A large variety of cryogenic detectors need to be fabricated on thin dielectric membranes in order to have high signal-to-noise attributes. Unfortunately, many of the etching processes used to define the detectors can roughen or even completely dissolve the membranes. These types of membrane damage degrade the detector performance and limit fabrication yield.
The Microspec project relies on the use of ultra-low-noise superconducting resonators in order to achieve unprecedented resolving power in a compact and lightweight far-infrared spectrometer. The resonator material of choice is titanium nitride, which is a difficult material to etch, and is deposited on a hot (>200 °C) substrate.

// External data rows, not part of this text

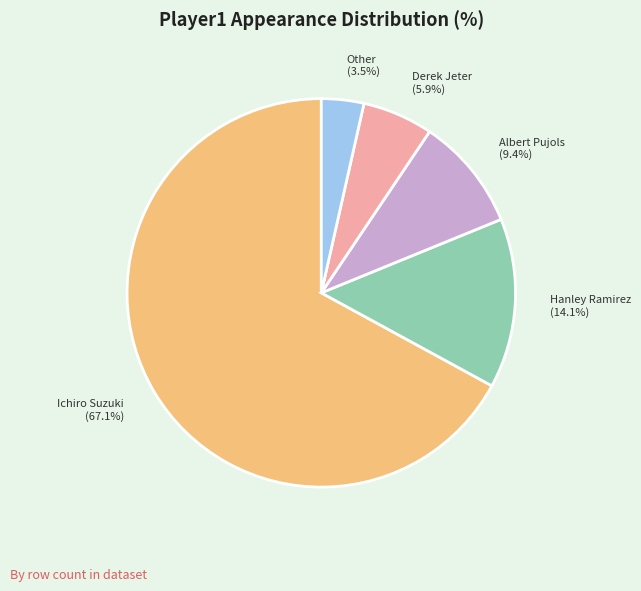

How many segments does this pie chart have?

5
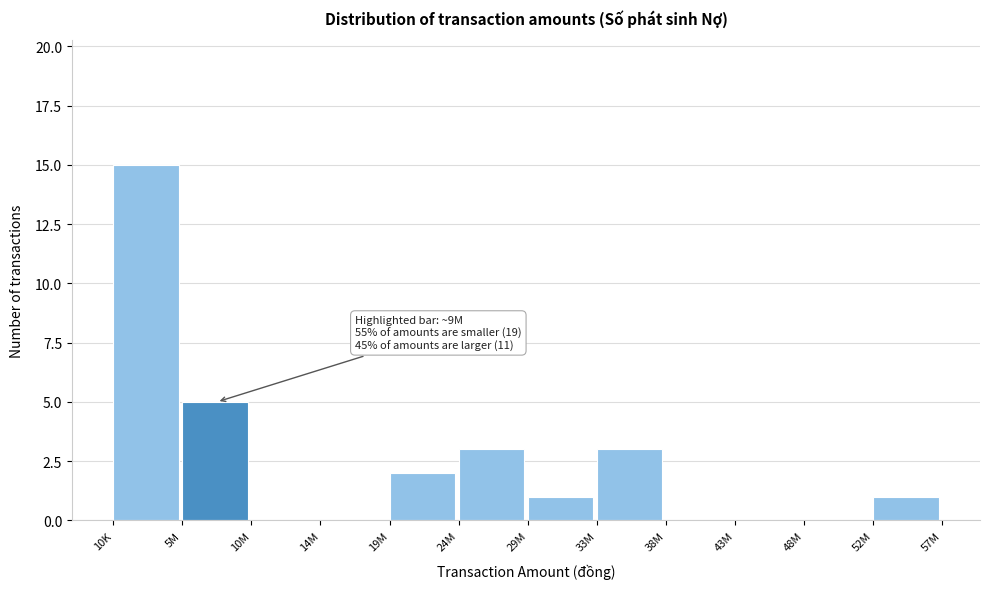

Reading left to right, extract all data points from this chart.

10K=15	5M=5	10M=0	14M=0	19M=2	24M=3	29M=1	33M=3	38M=0	43M=0	48M=0	52M=1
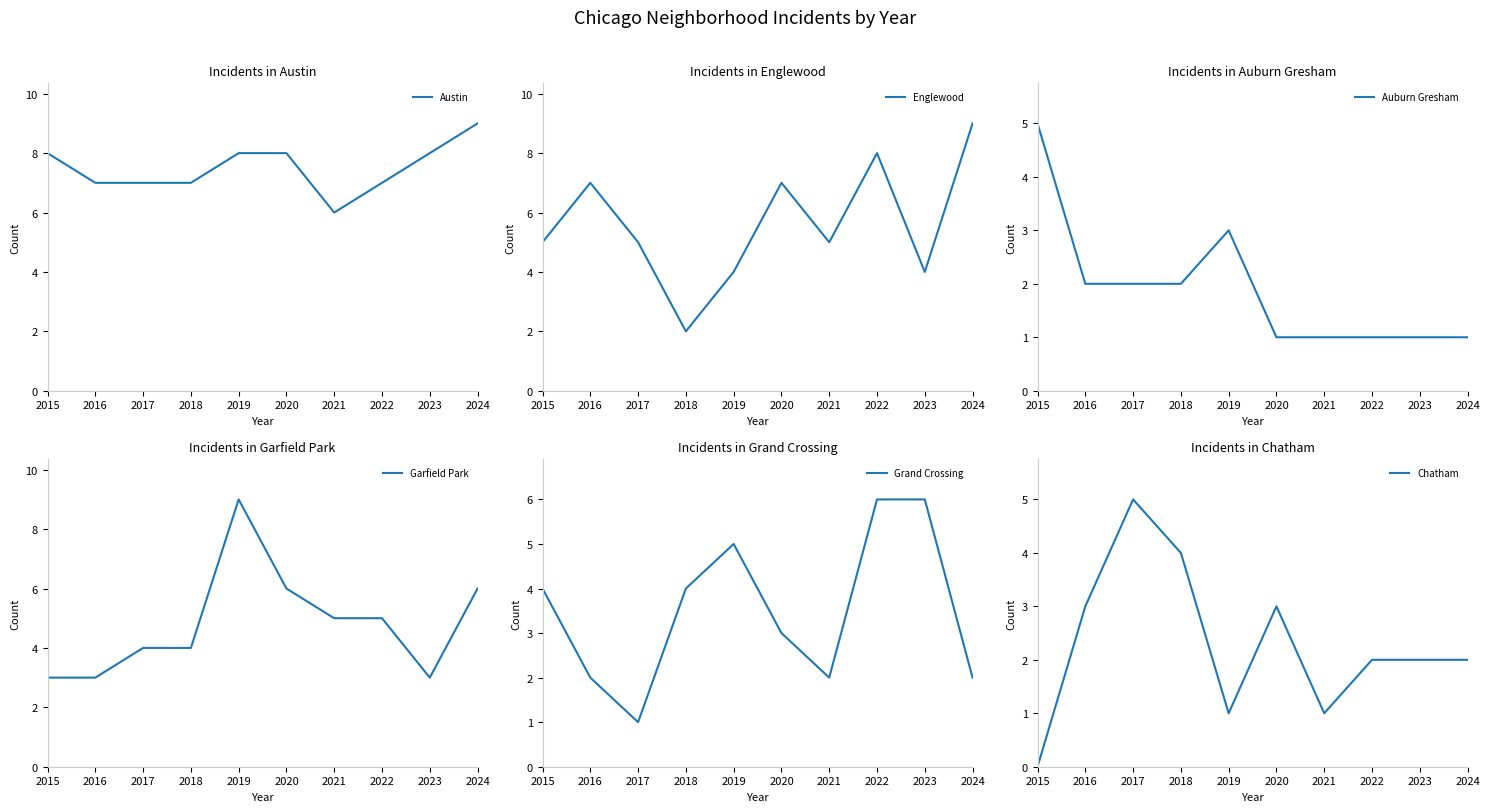

How many values in the Chatham series exceed 2?

4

Prior techniques of etching titanium nitride involve the use of fluorinated and chlorinated plasmas that readily etch Si, Si3N4, and SiO2 membranes. Thus, ultra-low-noise resonators cannot be fabricated on these substrates. An alternative is to use sapphire substrates, which are not attacked by the etchants used to pattern titanium nitride. Unfortunately, sapphire is a much more expensive membrane option than Si, Si3N4, or SiO2.
Ge liftoff masks can be used to lift off thick TiN films. Unfortunately, the acid used to dissolve the Ge during liftoff etches the TiN quite readily (100A/min). Furthermore, the lifted films have unusual sidewall profiles, which make them difficult to integrate with other metallization layers.
This innovation entails the fabrication of a thin metallic film liftoff mask that consists of a metallic film bilayer, which comprises a Cu lower layer and Nb upper layer. The Nb layer is reactive ion etched and the Cu lower layer is etched in a dilute nitric acid etchant. The degree of undercut of the mask can be controlled by immersion time in nitric acid. This type of mask allows for the deposition of metallic thin films on hot substrates and patterning of the metallic films without roughening the substrate. An alternate embodiment of this innovation would be to use silver instead of copper as the under layer. This would be done if the deposition were conducted on a very hot (500 to 600 °C) substrate, as the Ag and Si are immiscible at those temperatures.